_QUESTIONS TO ANSWER_
**A.** In the blog post on teaching math, shorten the paragraph that begins "Barrett also criticized" while keeping its main facts.
**B.** Reproduce the blog post on teaching math word for word between "This would seem" and "the subject matter?", inclusive.

_PASSAGE_
********************
Home > Blogs > Get on the Bus > Archives > 2006 > June > 08 > Entry

If you know math, is teaching easy?

Much education research shows that the best teachers have deep “content knowledge” — that is, they really know the subject they are teaching.

And last week, Intel’s chairman Craig Barrett told education reporters gathered in New Orleans that 30 percent of all math and science teachers are not specialists in math and science, but are teaching out of their areas of expertise.

Barrett also criticized teacher certification processes as cumbersome, hinting that they prevent professionals with deep content knowledge from trying teaching. A similar argument caused a blogosphere stir last month when Nicholas Kristof in the New York Times said teacher certification rules were keeping the likes of Meryl Streep and Colin Powell from teaching our kids.

But over at the NCLB blog run by the American Federation of Teachers, they had an interesting post this week about the challenge of teaching math. Citing research from the University of Michigan, they note that:

…math teachers were much better than mathematicians at identifying where students went wrong—an important fact to know to help put students back on track.

The study concluded that:

…there is a body of knowledge math teachers need to be effective.

This would seem to present a challenge to the notions that anyone can teach or that content knowledge is all that matters.

But perhaps there’s a middle ground. Even many educators admit that schools of education do not always require enough courses on the practical aspects of teaching. Could this be an argument for alternative certification programs that focus on teaching methods and strategies, provided the teacher candidate has demonstrated mastery of the subject matter?
********************
_GIVEN ENTRIES_
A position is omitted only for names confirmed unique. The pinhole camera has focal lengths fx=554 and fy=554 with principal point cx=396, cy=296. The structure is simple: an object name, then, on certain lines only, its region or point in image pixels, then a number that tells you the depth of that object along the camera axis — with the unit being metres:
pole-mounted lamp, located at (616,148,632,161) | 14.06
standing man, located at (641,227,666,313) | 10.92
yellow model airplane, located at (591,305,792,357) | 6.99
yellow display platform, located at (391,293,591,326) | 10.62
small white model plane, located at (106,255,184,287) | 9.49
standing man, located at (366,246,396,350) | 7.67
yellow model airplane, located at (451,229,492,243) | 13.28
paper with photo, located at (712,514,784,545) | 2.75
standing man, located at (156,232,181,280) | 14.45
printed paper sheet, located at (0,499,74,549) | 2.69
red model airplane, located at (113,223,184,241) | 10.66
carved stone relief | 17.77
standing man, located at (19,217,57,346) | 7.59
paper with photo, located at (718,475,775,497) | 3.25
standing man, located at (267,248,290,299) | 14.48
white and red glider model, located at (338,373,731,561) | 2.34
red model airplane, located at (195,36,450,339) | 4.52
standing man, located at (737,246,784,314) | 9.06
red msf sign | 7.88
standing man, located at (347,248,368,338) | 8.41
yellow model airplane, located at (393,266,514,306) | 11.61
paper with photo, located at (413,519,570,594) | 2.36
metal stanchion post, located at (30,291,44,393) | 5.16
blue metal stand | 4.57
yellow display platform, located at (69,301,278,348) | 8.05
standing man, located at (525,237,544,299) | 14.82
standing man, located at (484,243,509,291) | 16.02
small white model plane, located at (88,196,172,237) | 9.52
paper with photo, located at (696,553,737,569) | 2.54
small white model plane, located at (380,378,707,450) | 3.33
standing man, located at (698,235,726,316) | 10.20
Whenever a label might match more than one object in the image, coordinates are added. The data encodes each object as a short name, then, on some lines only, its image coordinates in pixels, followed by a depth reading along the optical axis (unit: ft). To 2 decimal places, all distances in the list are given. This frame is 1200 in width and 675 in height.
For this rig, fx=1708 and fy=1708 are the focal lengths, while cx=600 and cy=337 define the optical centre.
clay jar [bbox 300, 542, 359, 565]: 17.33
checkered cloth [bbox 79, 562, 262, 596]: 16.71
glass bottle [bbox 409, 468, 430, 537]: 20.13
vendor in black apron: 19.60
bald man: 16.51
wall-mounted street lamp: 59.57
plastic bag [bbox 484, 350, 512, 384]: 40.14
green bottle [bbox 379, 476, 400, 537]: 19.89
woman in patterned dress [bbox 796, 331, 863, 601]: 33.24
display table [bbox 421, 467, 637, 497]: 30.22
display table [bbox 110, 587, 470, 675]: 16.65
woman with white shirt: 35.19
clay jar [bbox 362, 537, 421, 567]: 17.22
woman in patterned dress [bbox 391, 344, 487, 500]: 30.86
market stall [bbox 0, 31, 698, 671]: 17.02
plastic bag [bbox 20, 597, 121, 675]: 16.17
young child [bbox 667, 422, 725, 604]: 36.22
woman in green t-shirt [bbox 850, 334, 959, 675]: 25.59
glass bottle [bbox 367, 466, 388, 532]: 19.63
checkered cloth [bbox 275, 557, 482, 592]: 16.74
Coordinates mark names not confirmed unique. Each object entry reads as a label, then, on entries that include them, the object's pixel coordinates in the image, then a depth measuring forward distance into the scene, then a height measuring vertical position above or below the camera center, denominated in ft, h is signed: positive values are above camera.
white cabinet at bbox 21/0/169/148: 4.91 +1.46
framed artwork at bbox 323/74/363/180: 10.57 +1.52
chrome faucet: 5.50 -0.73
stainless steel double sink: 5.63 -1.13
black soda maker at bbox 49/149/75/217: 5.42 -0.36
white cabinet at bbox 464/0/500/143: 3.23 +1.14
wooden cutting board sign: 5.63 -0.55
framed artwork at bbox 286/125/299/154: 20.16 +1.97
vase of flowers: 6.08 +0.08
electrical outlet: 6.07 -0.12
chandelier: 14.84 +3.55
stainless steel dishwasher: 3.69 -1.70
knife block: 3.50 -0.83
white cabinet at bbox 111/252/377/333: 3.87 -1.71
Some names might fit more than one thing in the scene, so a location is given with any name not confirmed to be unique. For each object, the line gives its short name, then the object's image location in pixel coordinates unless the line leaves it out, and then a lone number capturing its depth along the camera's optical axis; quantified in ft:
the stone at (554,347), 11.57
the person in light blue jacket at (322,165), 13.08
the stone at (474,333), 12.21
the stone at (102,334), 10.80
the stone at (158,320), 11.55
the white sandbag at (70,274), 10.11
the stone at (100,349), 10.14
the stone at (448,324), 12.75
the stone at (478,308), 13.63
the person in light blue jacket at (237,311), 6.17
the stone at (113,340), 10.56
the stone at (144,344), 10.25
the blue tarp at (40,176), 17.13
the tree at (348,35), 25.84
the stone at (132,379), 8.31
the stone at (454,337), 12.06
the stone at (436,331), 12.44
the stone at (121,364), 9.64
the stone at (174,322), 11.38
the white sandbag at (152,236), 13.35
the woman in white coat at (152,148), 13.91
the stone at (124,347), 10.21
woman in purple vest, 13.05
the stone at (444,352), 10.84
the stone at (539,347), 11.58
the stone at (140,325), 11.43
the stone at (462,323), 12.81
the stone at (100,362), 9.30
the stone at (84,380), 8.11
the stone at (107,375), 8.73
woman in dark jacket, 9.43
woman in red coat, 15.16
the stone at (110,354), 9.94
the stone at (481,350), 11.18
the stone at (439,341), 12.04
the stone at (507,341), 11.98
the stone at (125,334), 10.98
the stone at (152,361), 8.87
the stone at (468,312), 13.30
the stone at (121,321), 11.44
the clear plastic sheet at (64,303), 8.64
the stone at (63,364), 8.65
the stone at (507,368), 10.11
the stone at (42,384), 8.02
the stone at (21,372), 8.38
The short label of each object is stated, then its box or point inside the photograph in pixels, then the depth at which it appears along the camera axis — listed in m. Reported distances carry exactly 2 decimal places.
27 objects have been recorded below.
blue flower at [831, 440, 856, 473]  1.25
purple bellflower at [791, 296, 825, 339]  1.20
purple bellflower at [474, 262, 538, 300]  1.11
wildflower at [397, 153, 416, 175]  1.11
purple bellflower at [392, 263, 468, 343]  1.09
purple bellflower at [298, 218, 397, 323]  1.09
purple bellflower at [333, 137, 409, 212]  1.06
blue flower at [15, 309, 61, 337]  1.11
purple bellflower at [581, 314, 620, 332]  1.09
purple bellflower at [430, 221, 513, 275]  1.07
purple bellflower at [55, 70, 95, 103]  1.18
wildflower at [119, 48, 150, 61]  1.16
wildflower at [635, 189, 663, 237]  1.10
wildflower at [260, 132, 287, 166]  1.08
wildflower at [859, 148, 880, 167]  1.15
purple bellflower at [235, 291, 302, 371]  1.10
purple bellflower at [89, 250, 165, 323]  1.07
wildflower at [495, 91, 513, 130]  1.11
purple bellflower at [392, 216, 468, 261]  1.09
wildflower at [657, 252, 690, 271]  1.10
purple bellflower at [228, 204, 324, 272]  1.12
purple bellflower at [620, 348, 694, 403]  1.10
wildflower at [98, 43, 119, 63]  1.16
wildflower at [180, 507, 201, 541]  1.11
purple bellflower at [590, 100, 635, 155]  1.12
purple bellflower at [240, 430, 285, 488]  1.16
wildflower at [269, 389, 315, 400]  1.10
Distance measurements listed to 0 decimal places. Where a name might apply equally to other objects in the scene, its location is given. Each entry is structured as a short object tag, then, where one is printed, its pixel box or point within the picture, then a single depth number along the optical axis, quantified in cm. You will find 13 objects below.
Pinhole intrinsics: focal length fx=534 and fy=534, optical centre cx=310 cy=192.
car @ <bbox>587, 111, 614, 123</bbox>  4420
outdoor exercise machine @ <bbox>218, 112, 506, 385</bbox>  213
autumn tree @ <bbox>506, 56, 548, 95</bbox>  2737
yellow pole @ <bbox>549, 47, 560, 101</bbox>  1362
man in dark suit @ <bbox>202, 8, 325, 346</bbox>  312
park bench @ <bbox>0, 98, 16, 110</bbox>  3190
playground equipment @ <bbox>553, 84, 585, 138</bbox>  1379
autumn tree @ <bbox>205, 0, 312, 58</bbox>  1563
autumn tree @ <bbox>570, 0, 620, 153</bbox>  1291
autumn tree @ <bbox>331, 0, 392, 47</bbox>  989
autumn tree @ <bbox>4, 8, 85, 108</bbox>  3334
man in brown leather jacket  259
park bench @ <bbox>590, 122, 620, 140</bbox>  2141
********************
_SOLUTIONS PER TASK_
**A.** Barrett called teacher certification processes cumbersome and hinted that they deter professionals with deep content knowledge from teaching. Nicholas Kristof made a similar argument in the New York Times last month, causing a blogosphere stir. He said certification rules kept people like Meryl Streep and Colin Powell from teaching.

**B.**
This would seem to present a challenge to the notions that anyone can teach or that content knowledge is all that matters.

But perhaps there’s a middle ground. Even many educators admit that schools of education do not always require enough courses on the practical aspects of teaching. Could this be an argument for alternative certification programs that focus on teaching methods and strategies, provided the teacher candidate has demonstrated mastery of the subject matter?